Türk Kadınlar Birliği 2. Başkanı Nurçin Süzen, Kadına Yönelik Şiddetle Uluslararası Mücadele Günü nedeniyle açıklama yaptı.

Süzen açıklamasında şunları kaydetti:

"25 Kasım kadınların yalnızca kadın olmaları nedeniyle en temel insan hakkı olan “yaşam” haklarının güvence altında olmadığı gerçeğiyle YÜZLEŞME günüdür.
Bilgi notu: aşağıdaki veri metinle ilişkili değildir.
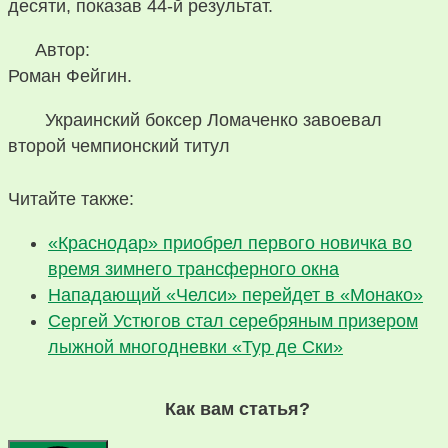
десяти, показав 44-й результат.
Автор:
Роман Фейгин.
Украинский боксер Ломаченко завоевал
второй чемпионский титул
Читайте также:
«Краснодар» приобрел первого новичка во
время зимнего трансферного окна
Нападающий «Челси» перейдет в «Монако»
Сергей Устюгов стал серебряным призером
лыжной многодневки «Тур де Ски»
Как вам статья?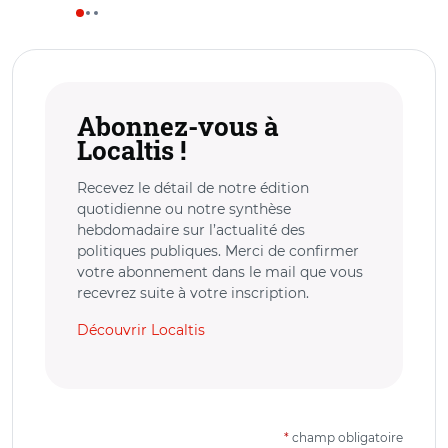
Abonnez-vous à
Localtis !
Recevez le détail de notre édition
quotidienne ou notre synthèse
hebdomadaire sur l’actualité des
politiques publiques. Merci de confirmer
votre abonnement dans le mail que vous
recevrez suite à votre inscription.
Découvrir Localtis
*
champ obligatoire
Ne yazık ki yaşadığımız çağda, değil şiddeti yaşamak, şiddeti tanımlamak, şiddeti farkettirmek bile ne denli yıkıcı ve ezici.
Ülkemde her gün kadınlar şiddet görüyor, öldürülüyor çocuklarımız buna şahit oluyor. Ülkemde hemen hemen her gün çocuklar istismara uğruyor, toplum buna hem şahit oluyor hem susuyor. İstismar, hasta ruhlu birkaç kişinin olayı gibi gösterilip kınama ile geçiştirilemeyecek kadar önemli, gizlenemeyecek kadar sosyal sorumluluktur.

Bu utanç verici tabloda ne yazık ki dünyada ilk sıralarda yer alıyoruz.
Kadınlarımıza yapılan şiddet ve cinayetlerin de çarpıcı artış gösterdiği ülkemizde, mücadele yöntemleri tartışılırken ;
Kazandığımız haklarımızın ortadan kaldırılmasına yol açacak yasal değişikliklerin yapılması, kullanılan dilin ve yapılan açıklamaların kadın haklarına aykırı olması, yapılan her türlü mücadeleyi engellemektedir.
Her şeyden önce kadının birey olduğunun kabulunu sağlayacak toplumsal zihniyet değişikliği sağlanarak kadına bakış açısının dönüştürmek zorunluluktur.

Cinsiyeti nedeniyle toplumun yarısı şiddet ve cinayetlere maruz bırakılıyorsa ve bu durum normalleştirilmek isteniyorsa, buna daha yüksek sesle “DUR” demek zorundayız. Çünkü ;

- Ayrımcı tutumlar nedeniyle toplumsal yaşamdan soyutlanan,
- Eğitimde, istihdamda ikinci plana atılan,
- Yönetim yerine yönetilmeye layık görülen,
- Yaşam hakkı elinden alınan, şiddeti en derinden yaşayan tüm kadınlara karşı sorumluyuz,
- Artık sayılarla ifade edilmek istemiyoruz. Çünkü bugün sayılara lanet okuyanlar, yarın şiddet uyguluyor.
- Günlere sığdırılmak istemiyoruz. Bugünlerde diyecek bir çift sözü olanlar, günün sonunda unutup bildiklerini okuyor.
- İyi hal indirimi istemiyoruz. Çünkü öldüresiye şiddeti yaşatanlar aramızda dolaşıyor.
- Yarının kurbanı olmak istemiyoruz. Çünkü şiddet bir hak ihlalidir ve hiç haklı gerekçesi olamaz, yoktur.
Eril zihniyetin yarattığı şiddet kültürüyle karşı karşıya kalmak istemiyoruz. Buna son verilmesi için çağrı ve haklı taleplerimizi bir kez daha tekrarlıyor,

25 Kasım Kadına Yönelik Şiddete karşı Uluslararası Mücadele ve Dayanışma Gününde, şiddete uğramayacağımız, öldürülmeyeceğimiz, çocuklarımızın zarar görmeyeceği , haklarımızın ihlal edilmeyeceği bir dünya için mücadele ve dayanışmadan vazgeçmeyeceğiz.